Journal of Clinical and Diagnostic Research, ISSN - 0973 - 709X

Users Online : 20548

Original article / research
Table of Contents - Year : 2017 | Month : April | Volume : 11 | Issue : 4 | Page : MC01 - MC03

Comparison of Steroid and Itraconazole for Prevention of Recurrence in Allergic Fungal Rhinosinusitis: A Randomized Controlled Trial MC01-MC03

Moirangthem Rojita, Swagatika Samal, Pradeep Pradhan, VP Venkatachalam

Correspondence
Dr. Pradeep Pradhan,
S1/56, Niladri Vihar, Bhubaneswar-751021, Odisha, India.
E-mail: padiapradhan@gmail.com

Introduction: Allergic Fungal Rhinosinusitis (AFRS) is due to the continuous exposure of fungal antigens to an atopic individual. Medical treatment following the surgery is the standard protocol often practiced for the treatment of AFRS. Steroid (systemic/topical) has been considered as the standard medical treatment for the control of the disease in AFRS although most of the patients show recurrence with long term follow up. Instead, antifungals (itraconazole) can be tried to decrease the recurrence rate which acts by inhibiting the fungal growth in the postoperative period.

Aim: In the current study, we have compared the efficacy between steroid and the itraconazole in preventing the recurrence of the disease in patients with AFRS in postoperative period.

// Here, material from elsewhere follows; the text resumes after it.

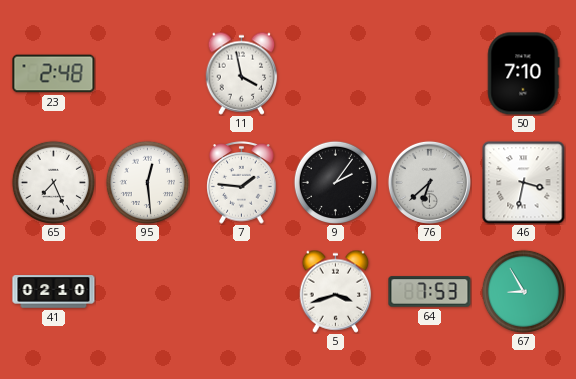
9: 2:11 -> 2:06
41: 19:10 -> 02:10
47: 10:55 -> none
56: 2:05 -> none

Materials and Methods: This prospective study was conducted in the Department of Otorhinolaryngology in a tertiary care referral hospital from October 2013 to February 2015. Total 60 patients with AFRS with nasal polyposis, diagnosed by Bent-Kuhns criteria were included in the study. For patients of Group A (containing 30 patients), systemic steroid (oral prednisolone 30 mg OD) was continued for one month and afterwards topical steroid (nasal spray) was continued till six months after surgery. In Group B (containing 30 patients), oral itraconazole (100 mg BID) was continued for six months. Clinical and haematological parameters were compared at the end of six months.

Results: The average pre-treatment and post treatment scores of Absolute Eosinophil Count (AEC) in the patients of Group A was 532 g/l and 482 g/l respectively and the corresponding values in Group B were 578 g/L and 438 g/L respectively at the end of six months (p=0.912). Similarly, the preoperative and postoperative serum IgE level in Group A was 886.20 IU/ml and 620 IU/ml and the respective values in Group B were 935 IU/ml and 570 IU/ml (p=0.555). Mean preoperative and postoperative mean SNOT score in Group A and Group B were 52.5 in 34.3 and respective values in Group B were 55.7 and 29.5.

Conclusion: Itraconazole can be considered as an effective treatment alternative to the steroid for postoperative management of AFRS. Although there was no significant difference noted between two groups, patients treated with itraconazole had a better symptomatic relief and endoscopic clearance of disease.